28 October 2015

The full moon brought the strong easterly wind that will take down the colourful leaves and then we will enter that long period of grey and cold and damp and dark. Five months.

Silent slow mornings, carefully portioning my energy, so much I want to do, need to do, while the bed with its warm quilted cover beckons.

Manuscripts waiting for my attention on my desk, reports on kidney transplant failure rates in children, novel molecular genetic testing for very early diagnosis of dreadful diseases, starvation in Sudan, rebuilding lives in past-earthquake Mustang (NW Nepal). Have a guess which of these comes with a paycheque. Some days, the world is too big and my energy is too low.

I was reading recently how empathy research has shown that we are much more connected to others than we consciously are aware of. Not in a sense that we are all brothers and sisters, all that we-are-family crap, but on another level outside our control. And of course being the clever animals that we are, we have found ways to circumvent this. Like crawling back under my warm quilted bed cover.

Empathy isn’t just remembering to say that must really be hard—it’s figuring out how to bring difficulty into the light so it can be seen at all. Empathy isn’t just listening, it’s asking the questions whose answers need to be listened to. Empathy requires inquiry as much as imagination. Empathy requires knowing you know nothing. Empathy means acknowledging a horizon of context that extends perpetually beyond what you can see.

Leslie Jamison


  1. Oh how I wish you could spend winter somewhere a bit more temperate.

  2. "Bringing difficulty into the light so it can be seen at all."

    "Another level outside our control."

    "Asking questions whose answers need to be listened to."
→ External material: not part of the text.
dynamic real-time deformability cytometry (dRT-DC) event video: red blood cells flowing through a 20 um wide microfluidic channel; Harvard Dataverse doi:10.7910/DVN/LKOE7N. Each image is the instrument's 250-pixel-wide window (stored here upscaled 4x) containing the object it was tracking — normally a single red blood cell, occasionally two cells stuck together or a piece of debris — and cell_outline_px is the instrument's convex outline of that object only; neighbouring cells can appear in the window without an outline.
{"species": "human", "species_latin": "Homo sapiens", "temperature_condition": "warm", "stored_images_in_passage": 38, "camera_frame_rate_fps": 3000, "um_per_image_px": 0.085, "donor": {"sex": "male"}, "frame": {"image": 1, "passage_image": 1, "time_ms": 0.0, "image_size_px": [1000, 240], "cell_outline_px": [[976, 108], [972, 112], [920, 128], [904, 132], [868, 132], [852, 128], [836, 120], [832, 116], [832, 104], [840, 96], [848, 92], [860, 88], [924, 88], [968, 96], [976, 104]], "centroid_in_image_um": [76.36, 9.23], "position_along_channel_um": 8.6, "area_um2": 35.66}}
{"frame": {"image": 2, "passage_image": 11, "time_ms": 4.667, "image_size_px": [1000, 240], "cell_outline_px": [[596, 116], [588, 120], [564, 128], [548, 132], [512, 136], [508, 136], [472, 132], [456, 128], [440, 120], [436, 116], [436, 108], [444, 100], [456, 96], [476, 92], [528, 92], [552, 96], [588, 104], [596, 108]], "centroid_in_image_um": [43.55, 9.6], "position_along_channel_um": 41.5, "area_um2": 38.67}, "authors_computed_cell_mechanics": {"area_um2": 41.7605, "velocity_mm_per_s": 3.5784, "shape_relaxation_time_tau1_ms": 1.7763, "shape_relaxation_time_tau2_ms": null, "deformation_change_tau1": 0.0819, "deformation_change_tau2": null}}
    While listening to the voices of the doctors and physician assistants whose dictations I transcribe and edit, I can hear empathy in only a few. How much empathy do I have for those doctors and physician assistants? As a child, I wanted to do the job they do but found I didn't have the capacity.

    Our public library has a copy of that book by Leslie Jamison. I put it on hold.

    Thank goodness for warm quilted bedcovers and sleep and books and hot soup during our fall and winter months. Limits are a difficulty that benefits from light. I'm still thinking about all the light we cannot see.
    And the light we can see.

  3. Makes me wonder why we humans try to circumvent empathy. I have been thinking about it for years and have no answers.

    We had our first real rains last night. It's a wonderful thing here in California. Our parched part of the earth is pretty desperate for it. The bleak light of winter is coming. Not my favorite time of the year, but if it brings rain that would be wonderful.

    Been thinking of you, Sabine.

  4. This weekend, we get our hour back. Oh how I long to wake up in dawn's light again, even if it's only for a few weeks more. Solstice and Fasching bolster my spirits in this dark, cold time. Yet, the older I get, the more I appreciate spring because of the winter months (ask me in March, and I'll probably be squawking). Ach, liebe Sabine, let's try to make the best of this chilly season. At least I'll be able to brew again! I'll raise a glass in your honour!

  5. Grey, cold, damp and dark - but there's beauty there too.

  6. What a beautiful quote.

    And the fire red leaves are falling all around us here in the Pacific NW as well as the rain and wind.